Bearing a close chemical resemblance to linoleic acid, research indicates that conjugated linoleic acid (CLA) may also offer a number of health benefits. These include possible enhancement of immunity, as well as potential protection from cancer and heart disease. CLA may also stimulate growth of muscle tissue while promoting fat loss. Small amounts of CLA occur in most kinds of meat while slightly larger concentrations occur in dairy products. These days, foods that formerly contained substantial amounts of CLA do not contain enough of the nutrient to make them acceptable sources. Since the 1960s, the CLA content of meat and dairy products has declined dramatically. Ruminants (beef, lamb and veal) used to contain substantial amounts of CLA in their muscle tissue, but switching these animals from pasture land (grass diets) to feedlots where they are primarily fed grain has resulted in approximately a 75% decline in these animals.

Researchers from the University of Florence report that ewe's milk, which is rich in CLA appears to reduce markers linked to heart disease.

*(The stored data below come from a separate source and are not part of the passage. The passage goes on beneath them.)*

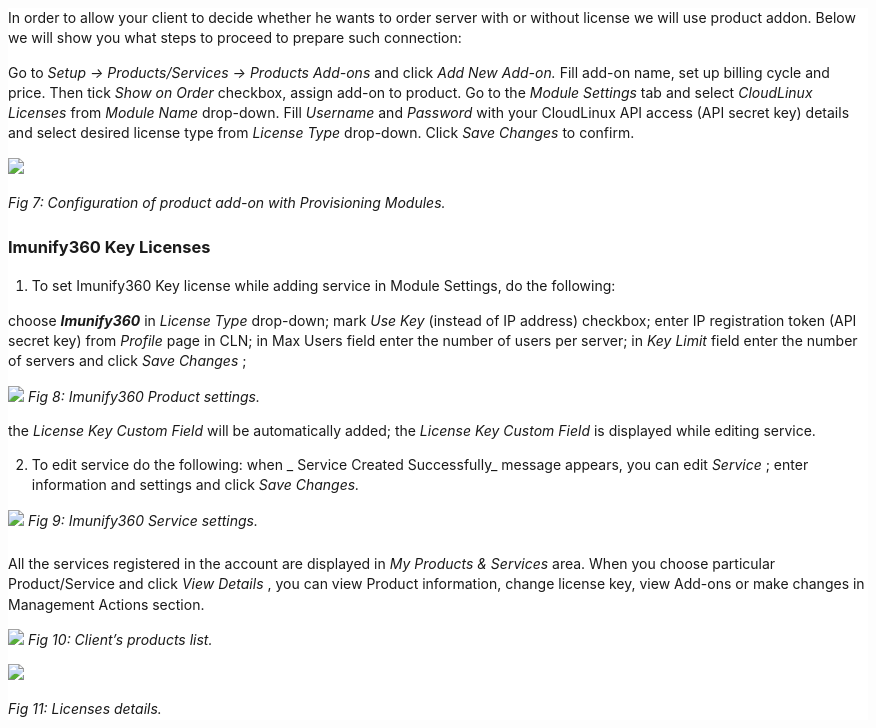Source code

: In order to allow your client to decide whether he wants to order server with or without license we will use product addon. Below we will show you what steps to proceed to prepare such connection:

Go to _Setup → Products/Services → Products Add-ons_ and click _Add New Add-on._
Fill add-on name, set up billing cycle and price. Then tick _Show on Order_ checkbox, assign add-on to product.
Go to the _Module Settings_ tab and select _CloudLinux Licenses_ from _Module Name_ drop-down.
Fill _Username_ and _Password_ with your CloudLinux API access (API secret key) details and select desired license type from _License Type_ drop-down. Click _Save Changes_ to confirm.

![](/images/fig6configurationofproductaddon_zoom50.png)

_Fig 7: Configuration of product add-on with Provisioning Modules._




### Imunify360 Key Licenses


1. To set Imunify360 Key license while adding service in Module Settings, do the following:

choose **_Imunify360_** in _License Type_ drop-down;
mark _Use Key_ (instead of IP address) checkbox;
enter IP registration token (API secret key) from _Profile_ page in CLN;
in Max Users field enter the number of users per server;
in _Key Limit_ field enter the number of servers and click _Save Changes_ ;

![](/images/fig7imunify360productsettings_zoom50.png)
_Fig 8: Imunify360 Product settings._

the _License Key Custom Field_ will be automatically added;
the _License Key Custom Field_ is displayed while editing service.

2. To edit service do the following:
when _ Service Created Successfully_ message appears, you can edit _Service_ ;
enter information and settings and click _Save Changes._

![](/images/fig8imunify360servicesettings_zoom50.png)
_Fig 9: Imunify360 Service settings._




### 


All the services registered in the account are displayed in _My Products & Services_ area. When you choose particular Product/Service and click _View Details_ , you can view Product information, change license key, view Add-ons or make changes in Management Actions section.

![](/images/fig9clientproductslist_zoom50.png)
_Fig 10: Client’s products list._

![](/images/fig10licensesdetails_zoom50.png)


_Fig 11: Licenses details._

The study included 10 subjects who were randomly assigned to either consume a diet containing 200 grams per week of cheese from ewe's milk (pecorino cheese), naturally rich in CLA, or cheese from cow's milk (placebo), for 10 weeks. The results revealed that those who consumed the CLA-rich diet of ewe's milk saw significant reductions in inflammatory markers while no significant changes were observed in the placebo group. It was further discovered that those consuming the CLA cheese experienced a 10 percent reduction in the extent of platelet aggregation, induced by arachidonic acid. It appears that diets rich in CLA may be able to reduce the atherosclerotic process, which is the primary cause of coronary heart disease.1

1 Sofi F, Buccioni A, Cesari F, et al. Effects of a dairy product (pecorino cheese) naturally rich in cis-9, trans-11 conjugated linoleic acid on lipid, inflammatory and haemorheological variables: A dietary intervention study. Nutr Metab Cardiovasc Dis. May2009.

This information is educational in context and is not to be used to diagnose, treat or cure any disease. Please consult your licensed health care practitioner before using this or any medical information.